Several native leaders in the Amazon have called Friday for international help in the face of the absence of structures, including medical, which makes them vulnerable to the new coronavirus, and warned of a risk of ” ethnocide “, the disappearance of their communities.
“There are no doctors in our communities, there is no equipment of prevention the face of this pandemic (…) there is no support in terms of food,” said Jose Gregorio Diaz Mirabal, of the Coordination of indigenous organizations of the amazon basin (Coica).
During a video-conference, in conjunction with Amnesty International, the indigenous leaders complained of the little assistance given by the governments of the region, in spite of the spread of the covid-19.
They called for an “international humanitarian aid” to prevent a ” ethnocide throughout the amazon basin “, according to Mr. Diaz Mirabal.

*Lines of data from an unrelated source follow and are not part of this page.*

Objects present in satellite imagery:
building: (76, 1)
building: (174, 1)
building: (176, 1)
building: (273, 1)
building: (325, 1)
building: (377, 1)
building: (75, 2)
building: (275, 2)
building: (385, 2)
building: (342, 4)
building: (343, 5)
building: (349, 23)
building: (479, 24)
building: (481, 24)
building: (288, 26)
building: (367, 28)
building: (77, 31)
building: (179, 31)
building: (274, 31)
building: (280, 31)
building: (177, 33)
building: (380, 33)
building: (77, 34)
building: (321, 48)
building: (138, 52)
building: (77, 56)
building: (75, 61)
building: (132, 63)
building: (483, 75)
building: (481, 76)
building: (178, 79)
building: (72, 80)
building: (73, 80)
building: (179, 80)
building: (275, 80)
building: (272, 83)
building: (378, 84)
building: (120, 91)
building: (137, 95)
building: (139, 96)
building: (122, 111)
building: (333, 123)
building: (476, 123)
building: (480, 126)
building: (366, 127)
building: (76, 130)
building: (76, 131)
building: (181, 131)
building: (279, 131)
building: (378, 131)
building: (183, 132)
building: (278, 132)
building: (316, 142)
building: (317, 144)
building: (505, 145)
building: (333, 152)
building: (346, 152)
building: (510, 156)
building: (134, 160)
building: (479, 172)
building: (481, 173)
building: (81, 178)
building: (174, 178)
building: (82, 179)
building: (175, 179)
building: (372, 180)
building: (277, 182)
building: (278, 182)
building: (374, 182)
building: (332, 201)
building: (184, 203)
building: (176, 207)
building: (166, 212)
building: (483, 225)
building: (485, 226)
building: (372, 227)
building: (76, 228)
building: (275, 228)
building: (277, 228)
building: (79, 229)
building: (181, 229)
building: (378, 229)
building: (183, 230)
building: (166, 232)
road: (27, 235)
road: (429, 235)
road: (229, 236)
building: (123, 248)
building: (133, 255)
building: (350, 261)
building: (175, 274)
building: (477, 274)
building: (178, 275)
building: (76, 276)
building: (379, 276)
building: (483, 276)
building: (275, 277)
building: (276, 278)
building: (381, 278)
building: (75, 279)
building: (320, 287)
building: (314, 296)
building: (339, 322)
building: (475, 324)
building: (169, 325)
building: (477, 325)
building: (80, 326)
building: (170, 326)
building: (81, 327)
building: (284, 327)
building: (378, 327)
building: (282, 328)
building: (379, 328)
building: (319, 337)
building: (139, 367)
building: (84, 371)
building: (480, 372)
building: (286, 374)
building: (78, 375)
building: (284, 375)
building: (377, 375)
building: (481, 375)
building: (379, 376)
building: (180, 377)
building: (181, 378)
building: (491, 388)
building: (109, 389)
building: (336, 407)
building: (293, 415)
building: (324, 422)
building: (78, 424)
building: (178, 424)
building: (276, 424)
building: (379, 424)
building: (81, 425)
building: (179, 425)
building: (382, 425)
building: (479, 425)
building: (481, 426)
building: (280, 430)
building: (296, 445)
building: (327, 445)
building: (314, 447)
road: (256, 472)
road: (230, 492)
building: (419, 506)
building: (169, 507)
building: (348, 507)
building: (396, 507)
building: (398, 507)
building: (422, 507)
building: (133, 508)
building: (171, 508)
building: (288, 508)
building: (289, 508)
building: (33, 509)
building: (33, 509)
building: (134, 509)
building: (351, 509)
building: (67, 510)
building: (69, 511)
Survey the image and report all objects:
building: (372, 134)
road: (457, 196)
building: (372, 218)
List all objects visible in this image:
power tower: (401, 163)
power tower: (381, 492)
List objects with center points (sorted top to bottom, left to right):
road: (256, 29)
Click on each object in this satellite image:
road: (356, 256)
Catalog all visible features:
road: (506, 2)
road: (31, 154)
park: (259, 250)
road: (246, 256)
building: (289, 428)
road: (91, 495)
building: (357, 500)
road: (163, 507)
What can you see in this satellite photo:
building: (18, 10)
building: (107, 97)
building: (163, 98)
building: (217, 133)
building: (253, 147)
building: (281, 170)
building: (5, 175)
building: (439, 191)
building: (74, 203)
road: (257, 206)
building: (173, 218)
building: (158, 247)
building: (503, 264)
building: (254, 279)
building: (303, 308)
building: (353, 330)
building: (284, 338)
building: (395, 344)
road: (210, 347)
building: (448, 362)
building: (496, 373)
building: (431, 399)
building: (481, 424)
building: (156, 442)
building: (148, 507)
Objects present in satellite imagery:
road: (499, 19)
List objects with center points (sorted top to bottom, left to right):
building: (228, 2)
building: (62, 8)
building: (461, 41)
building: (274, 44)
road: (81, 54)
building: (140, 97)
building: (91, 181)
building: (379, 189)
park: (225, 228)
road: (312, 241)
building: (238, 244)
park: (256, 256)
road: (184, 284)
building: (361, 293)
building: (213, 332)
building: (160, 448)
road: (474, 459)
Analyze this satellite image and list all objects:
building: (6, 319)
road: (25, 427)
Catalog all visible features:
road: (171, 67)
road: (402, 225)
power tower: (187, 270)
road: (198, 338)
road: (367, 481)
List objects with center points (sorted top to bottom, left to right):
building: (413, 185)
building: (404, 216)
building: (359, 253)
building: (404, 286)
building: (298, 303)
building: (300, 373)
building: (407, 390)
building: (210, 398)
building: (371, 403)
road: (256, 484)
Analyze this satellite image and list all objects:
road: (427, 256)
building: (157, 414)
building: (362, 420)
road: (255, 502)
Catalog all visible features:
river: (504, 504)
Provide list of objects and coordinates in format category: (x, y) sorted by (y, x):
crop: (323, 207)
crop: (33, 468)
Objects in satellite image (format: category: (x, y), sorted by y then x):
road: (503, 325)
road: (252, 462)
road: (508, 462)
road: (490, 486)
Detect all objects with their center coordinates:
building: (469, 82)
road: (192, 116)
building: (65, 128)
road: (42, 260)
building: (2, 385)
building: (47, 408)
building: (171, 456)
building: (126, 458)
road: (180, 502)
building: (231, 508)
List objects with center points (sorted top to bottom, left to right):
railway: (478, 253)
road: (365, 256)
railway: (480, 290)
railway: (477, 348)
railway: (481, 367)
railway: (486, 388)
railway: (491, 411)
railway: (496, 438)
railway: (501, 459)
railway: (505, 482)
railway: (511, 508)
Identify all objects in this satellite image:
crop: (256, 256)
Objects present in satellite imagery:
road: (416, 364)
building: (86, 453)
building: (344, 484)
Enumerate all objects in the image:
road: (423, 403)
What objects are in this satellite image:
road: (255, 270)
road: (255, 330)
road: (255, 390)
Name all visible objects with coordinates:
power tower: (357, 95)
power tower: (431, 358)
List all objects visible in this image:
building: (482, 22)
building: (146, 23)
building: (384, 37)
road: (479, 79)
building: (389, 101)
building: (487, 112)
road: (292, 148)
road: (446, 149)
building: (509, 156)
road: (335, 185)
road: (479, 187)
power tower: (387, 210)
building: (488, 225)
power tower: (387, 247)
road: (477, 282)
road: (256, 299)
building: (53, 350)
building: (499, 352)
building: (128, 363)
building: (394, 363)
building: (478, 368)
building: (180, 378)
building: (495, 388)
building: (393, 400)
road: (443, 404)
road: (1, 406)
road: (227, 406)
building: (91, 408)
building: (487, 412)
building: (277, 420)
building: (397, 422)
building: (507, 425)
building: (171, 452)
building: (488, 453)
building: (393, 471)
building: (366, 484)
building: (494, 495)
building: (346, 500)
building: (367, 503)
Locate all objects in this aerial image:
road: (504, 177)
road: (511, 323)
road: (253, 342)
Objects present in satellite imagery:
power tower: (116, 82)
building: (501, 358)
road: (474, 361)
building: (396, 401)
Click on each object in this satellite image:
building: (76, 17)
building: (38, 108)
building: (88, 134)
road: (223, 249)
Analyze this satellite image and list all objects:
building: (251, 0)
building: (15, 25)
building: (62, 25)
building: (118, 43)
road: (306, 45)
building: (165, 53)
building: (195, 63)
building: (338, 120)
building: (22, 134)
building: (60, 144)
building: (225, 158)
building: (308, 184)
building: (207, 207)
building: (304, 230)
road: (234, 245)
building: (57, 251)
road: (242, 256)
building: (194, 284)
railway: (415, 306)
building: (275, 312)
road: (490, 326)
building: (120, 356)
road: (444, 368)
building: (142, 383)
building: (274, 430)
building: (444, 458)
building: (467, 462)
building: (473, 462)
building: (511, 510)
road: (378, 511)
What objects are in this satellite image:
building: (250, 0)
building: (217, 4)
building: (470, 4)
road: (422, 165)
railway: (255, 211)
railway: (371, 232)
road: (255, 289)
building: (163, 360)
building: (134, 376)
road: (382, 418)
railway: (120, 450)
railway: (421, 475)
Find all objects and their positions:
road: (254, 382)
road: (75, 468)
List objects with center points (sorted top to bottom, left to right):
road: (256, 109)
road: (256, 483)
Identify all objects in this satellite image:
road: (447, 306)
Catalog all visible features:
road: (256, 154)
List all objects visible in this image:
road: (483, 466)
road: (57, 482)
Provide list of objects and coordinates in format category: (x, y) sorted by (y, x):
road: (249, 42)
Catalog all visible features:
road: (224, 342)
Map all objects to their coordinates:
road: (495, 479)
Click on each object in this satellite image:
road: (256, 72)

He also denounced the fact that the operators mining and forestry illegal benefited from the containment, imposed in several of these countries, to act in any “impunity” and expose communities to the contagion.
According to the Coida, which is native to nine countries sharing the largest tropical forest in the world (Brazil, Colombia, Peru, Ecuador, Venezuela, Bolivia, Surinam, Guayana, French Guyanna), there is no global registry of cases of contamination among the indians.
A month ago, a spokesperson for Coica, Claudette Labonte, had called for a better protection against the invasion of the indigenous territories of the Amazon by minors, drug traffickers, loggers, hoarders of land and tourists.
“The natives who live in voluntary isolation are especially vulnerable to infectious diseases, the fact that they have no impunity in the face of the majority of these ills “, she declared to the AFP.
Native americans are critical custodians of biodiversity, a role acknowledged by the IPCC, a group of UN experts on climate change.
If the rate of deforestation of indigenous lands is only half that in other areas, they are also endangered as a result of the illegal exploitation of their resources, as well as by large agricultural projects supported by the governments.
At least 60% of the amazon rain forest is located on the territory of Brazil, the country most affected by the new coronavirus in Latin America.